I brought some pics to share of the “yang” to my writing “yin.” I work ALL THE TIME doing scripts for Hollywood (and Tollywood, not mention many parts of Europe and China). TV, movies, video games, and I like it, but to get my head right sometimes I need some solitude and heading out to the mountains to do astrophotography lets me go off-the-grid/no bars on the phone and just sit under the stars and take pretty pictures of the universe.
(That sounds the perfect way to relax.)
So, here’s my astro-imaging rig at a trailhead parking lot where I set up (note the Kindle):
(That makes my camera looks every so slightly inadequate Mark…)

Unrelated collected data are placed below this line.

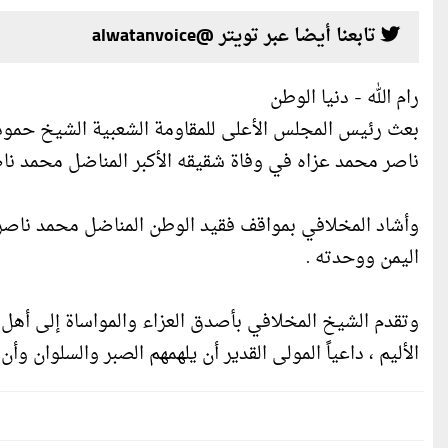
تابعنا أيضا عبر تويتر @alwatanvoice
رام الله - دنيا الوطن
بعث رئيس المجلس الأعلى للمقاومة الشعبية الشيخ حمود
ناصر محمد عزاه في وفاة شقيقه الأكبر المناضل محمد نا
وأشاد المخلافي بمواقف فقيد الوطن المناضل محمد ناص
اليمن ووحدته .
وتقدم الشيخ المخلافي بأصدق العزاء والمواساة إلى أهل
الأليم ، داعياً المولى القدير أن يلهمهم الصبر والسلوان و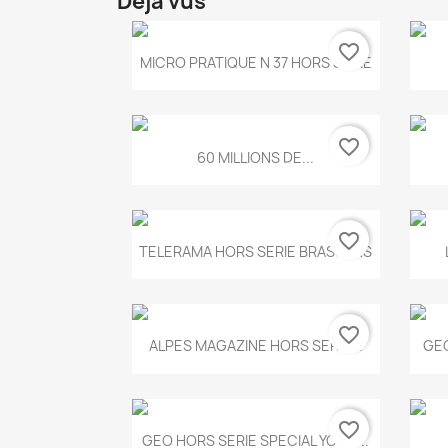
Déjà vus
favorite_border
Aperçu rapide

MICRO PRATIQUE N 37 HORS SERIE
favorite_border
Aperçu rapide

60 MILLIONS DE...
favorite_border
Aperçu rapide

TELERAMA HORS SERIE BRASSENS
favorite_border
Aperçu rapide

ALPES MAGAZINE HORS SERIE...
GEO
favorite_border
Aperçu rapide

GEO HORS SERIE SPECIAL YOGA...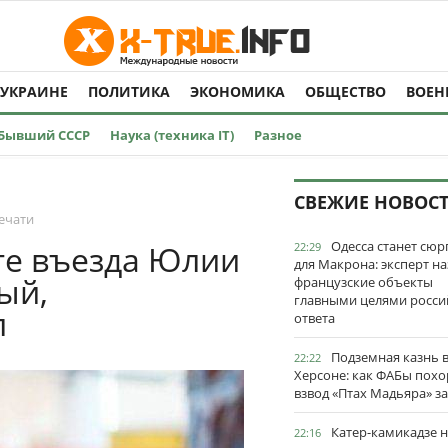
 УКРАИНЕ
ПОЛИТИКА
ЭКОНОМИКА
ОБЩЕСТВО
ВОЕН
Бывший СССР
Наука (техника IT)
Разное
СВЕЖИЕ НОВОС
ечати
Одесса станет сю
те въезда Юлии
22:29
для Макрона: эксперт на
ый,
французские объекты
главными целями росси
л
ответа
Подземная казнь 
22:22
Херсоне: как ФАБы пох
взвод «Птах Мадьяра» з
Катер-камикадзе 
22:16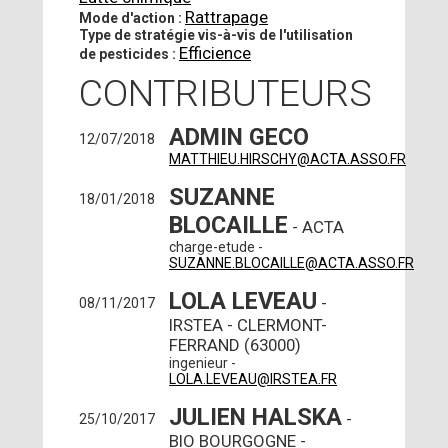
Rattrapage
Mode d'action :
Type de stratégie vis-à-vis de l'utilisation
Efficience
de pesticides :
CONTRIBUTEURS
ADMIN GECO
12/07/2018
MATTHIEU.HIRSCHY@ACTA.ASSO.FR
SUZANNE
18/01/2018
BLOCAILLE
- ACTA
charge-etude -
SUZANNE.BLOCAILLE@ACTA.ASSO.FR
LOLA LEVEAU
-
08/11/2017
IRSTEA - CLERMONT-
FERRAND (63000)
ingenieur -
LOLA.LEVEAU@IRSTEA.FR
JULIEN HALSKA
-
25/10/2017
BIO BOURGOGNE -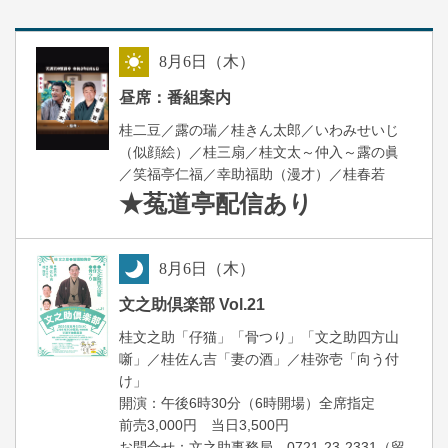
8
月
6
日（木）
昼
昼席：番組案内
桂二豆／露の瑞／桂きん太郎／いわみせいじ
（似顔絵）／桂三扇／桂文太～仲入～露の眞
／笑福亭仁福／幸助福助（漫才）／桂春若
★菟道亭
配信あり
8
月
6
日（木）
夜
文之助倶楽部 Vol.21
桂文之助「仔猫」「骨つり」「文之助四方山
噺」／桂佐ん吉「妻の酒」／桂弥壱「向う付
け」
開演：午後6時30分（6時開場）全席指定
前売3,000円 当日3,500円
お問合せ：文之助事務局 0721-23-2331（留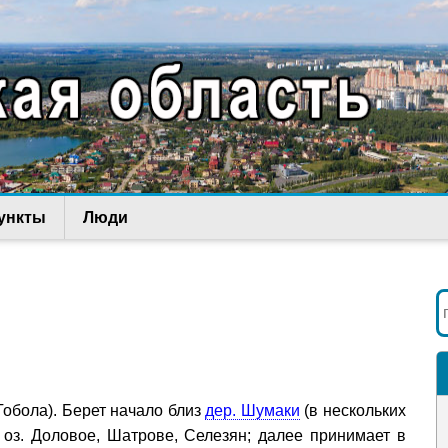
ункты
Люди
Тобола). Берет начало близ
дер. Шумаки
(в нескольких
о оз. Доловое, Шатрове, Селезян; далее принимает в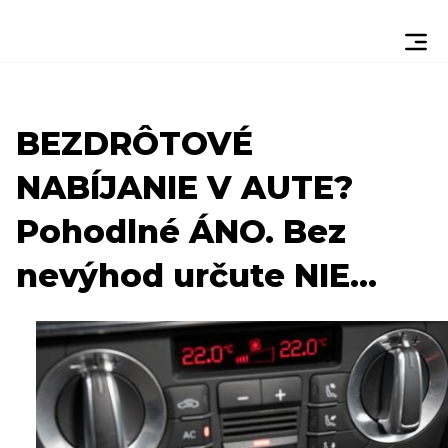
BEZDRÔTOVÉ
NABÍJANIE V AUTE?
Pohodlné ÁNO. Bez
nevýhod určute NIE...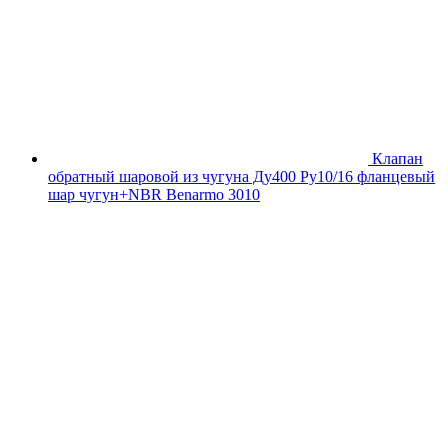
Клапан
обратный шаровой из чугуна Ду400 Ру10/16 фланцевый
шар чугун+NBR Benarmo 3010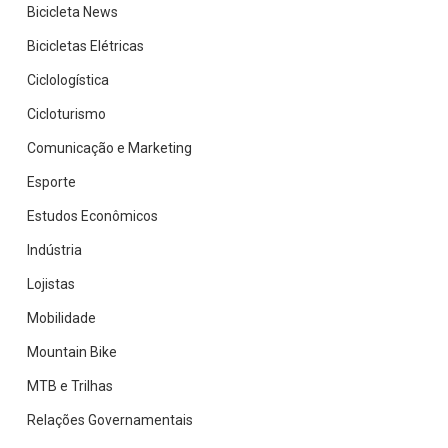
Bicicleta News
Bicicletas Elétricas
Ciclologística
Cicloturismo
Comunicação e Marketing
Esporte
Estudos Econômicos
Indústria
Lojistas
Mobilidade
Mountain Bike
MTB e Trilhas
Relações Governamentais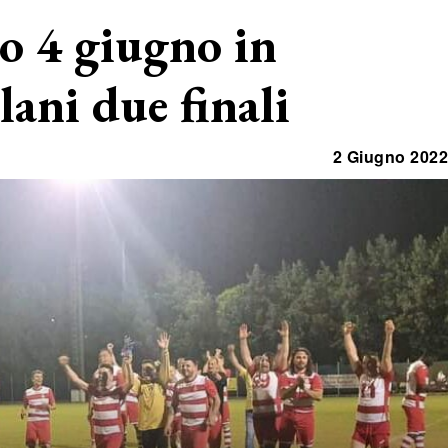
to 4 giugno in
ani due finali
2 Giugno 2022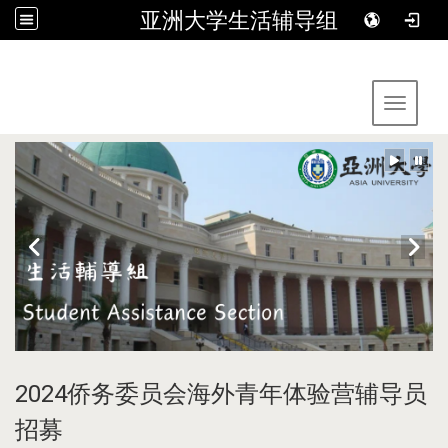
亚洲大学生活辅导组
:::
Toggle 
2024侨务委员会海外青年体验营辅导员
招募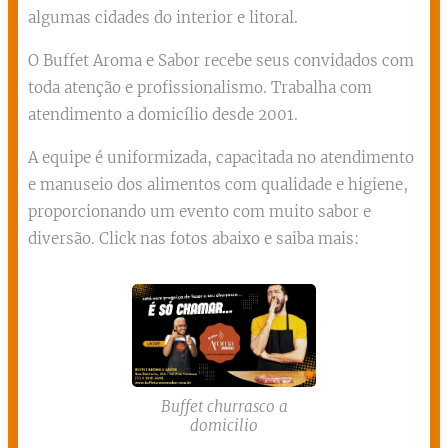
algumas cidades do interior e litoral.
O Buffet Aroma e Sabor recebe seus convidados com
toda atenção e profissionalismo. Trabalha com
atendimento a domicílio desde 2001.
A equipe é uniformizada, capacitada no atendimento
e manuseio dos alimentos com qualidade e higiene,
proporcionando um evento com muito sabor e
diversão. Click nas fotos abaixo e saiba mais:
Buffet churrasco a
domicilio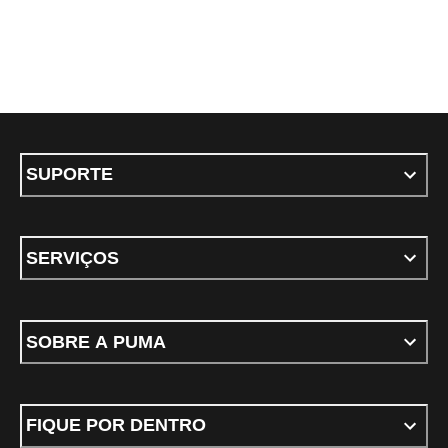
SUPORTE
SERVIÇOS
SOBRE A PUMA
FIQUE POR DENTRO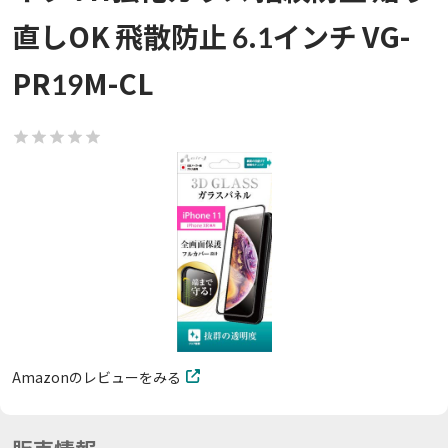
直しOK 飛散防止 6.1インチ VG-
PR19M-CL
Amazonのレビューをみる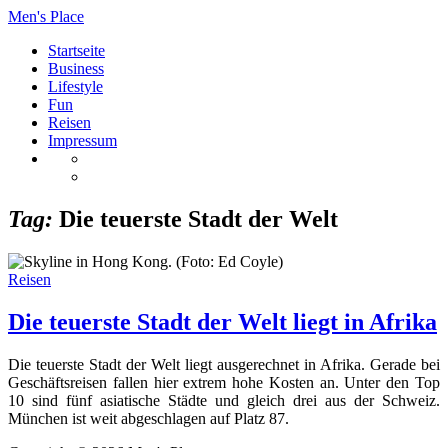
Men's Place
Startseite
Business
Lifestyle
Fun
Reisen
Impressum
Tag:
Die teuerste Stadt der Welt
Reisen
Die teuerste Stadt der Welt liegt in Afrika
Die teuerste Stadt der Welt liegt ausgerechnet in Afrika. Gerade bei
Geschäftsreisen fallen hier extrem hohe Kosten an. Unter den Top
10 sind fünf asiatische Städte und gleich drei aus der Schweiz.
München ist weit abgeschlagen auf Platz 87.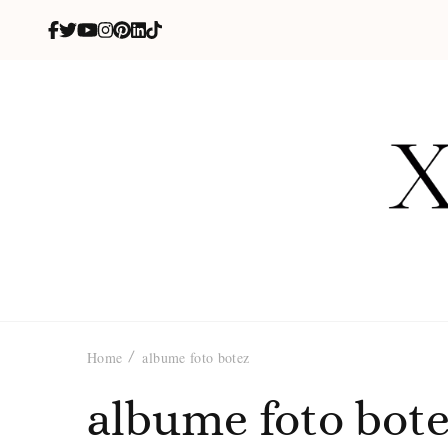
X
blog de be
Home
albume foto botez
albume foto bot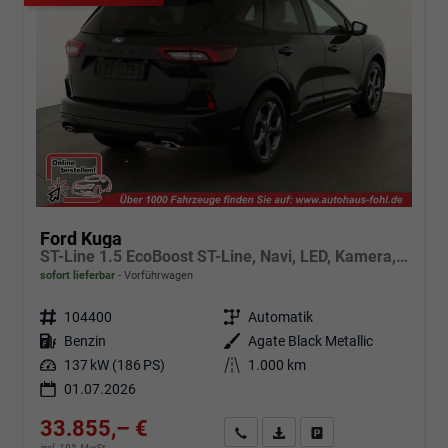
Ford Kuga
ST-Line 1.5 EcoBoost ST-Line, Navi, LED, Kamera, Winter, FS beheizbar
sofort lieferbar
Vorführwagen
Fahrzeugnr.
104400
Getriebe
Automatik
Kraftstoff
Benzin
Außenfarbe
Agate Black Metallic
Leistung
137 kW (186 PS)
Kilometerstand
1.000 km
01.07.2026
33.855,– €
Angebot anfordern
Fahrzeugexpose (PDF)
Fahrzeug parken
incl. 19% MwSt.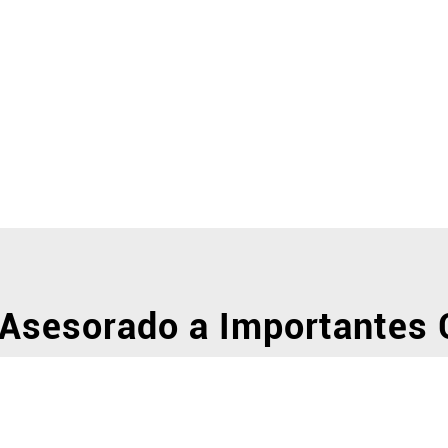
sesorado a Importantes 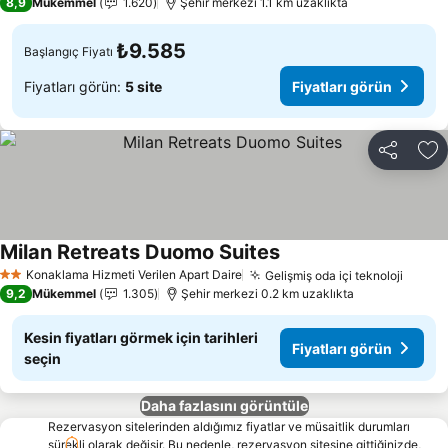
8,9
Mükemmel
1.620
Şehir merkezi 1.1 km uzaklıkta
₺9.585
Başlangıç Fiyatı
Fiyatları görün:
5 site
Fiyatları görün
Paylaş
Fa
Milan Retreats Duomo Suites
Konaklama Hizmeti Verilen Apart Daire
Gelişmiş oda içi teknoloji
2 Yıldız
9,2
Mükemmel
1.305
Şehir merkezi 0.2 km uzaklıkta
Kesin fiyatları görmek için tarihleri
Fiyatları görün
seçin
Daha fazlasını görüntüle
Rezervasyon sitelerinden aldığımız fiyatlar ve müsaitlik durumları
sürekli olarak değişir. Bu nedenle, rezervasyon sitesine gittiğinizde,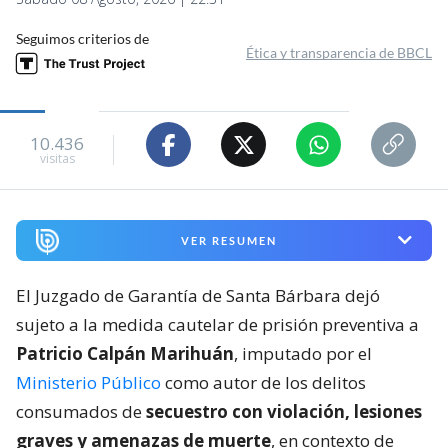
Seguimos criterios de
Ética y transparencia de BBCL
10.436
visitas
VER RESUMEN
El Juzgado de Garantía de Santa Bárbara dejó
sujeto a la medida cautelar de prisión preventiva a
Patricio Calpán Marihuán
, imputado por el
Ministerio Público
como autor de los delitos
consumados de
secuestro con violación, lesiones
graves y amenazas de muerte
, en contexto de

And here are some images I took over the last few years.
This is M31 the Great Andromeda Galaxy, a spiral galaxy that lies about 2.5 million light-years from me and maybe a few feet closer to you.
(Wow – what an image!)
Then there’s NGC 7000 the North American Nebula (don’t it look North Americany?), which is a big ol’ cloud of interstellar gas glowing away all hydrogen. A bunch of dust between it and us is absorbing some of the light, which gives it the distinctive shape. This baby lies within our own galaxy.
(I can see how doing this makes you switch off from the day job Mark. Just the images are giving me perspective about my place in the world.)
And this is one of the very first images I took when I got back into astrophotography (did it as a kid): Barnard 33 the Horsehead Nebula (the little horsey thingie) and NGC 2024 the Flame Nebula (the bigger flameythingie). More gas and stars and nebulosity.
So, this is what I do to clear my head between furious bouts of writing: go out to the mountains and hang under the Milky Way with no disturbances (except the occasional woodland creature trying to mooch booze off me) and snap digital pics of the heavens. Exciting, huh?
It certainly is. I’ve loved seeing these photographs. Thank you so much for bringing them along and for staying in with me to chat all about Death and Taxes: Tales of a Badass IRS Agent. I’ve really enjoyed our evening.
Death and Taxes: Tales of a Badass IRS Agent
Death and Taxes follows Mark Douglas, an ex-Marine turned IRS agent, who, along with auditing the weird and the profane, also spearheads weekend raids with his locked-and-loaded gang of government-sanctioned revenuers, merrily gathering back taxes in the form of cash, money order, or more often than not, the debtor’s most prized possessions.
Things turn ugly when Mark’s much-loved boss and dear friend Lila is tortured and killed over what she finds in a routine set of 1040 forms.
Enlisting his IRS pals – Harry Salt, a 30-year vet with a quantum physical ability to drink more than humanly possible; Wooly Bob, who’s egg-bald on top with shaved eyebrows to match; Miguel, an inexperienced newbie with a company-issued bullhorn and a penchant for getting kicked in the jumblies – Mark hunts down the eunuch hit man Juju Klondike and the deadly Mongolian mob that hired him as only an angry IRS agent can. There will be no refunds for any of them when April 15th comes around. There will only be Death and Taxes.
Death and Taxes: Tales of a Badass IRS Agent is available for purchase through these links.
About Mark Zaslove
Mark Zaslove, author of Death and Taxes: Tales of a Badass IRS Agent, is a writer/director/producer of both live-action and animated movies and television. He creates content for all major studios, including Disney, Universal, Paramount, and Warner Bros. A two-time Emmy Award winner for writing/producing, and a recipient of the Humanities Prize (for writing about uplifting human values in television and movies), he also writes short fiction and has served as a senior editor on various magazines. A graduate of the University of California, Berkeley, he lives with his teenage son in Los Angeles.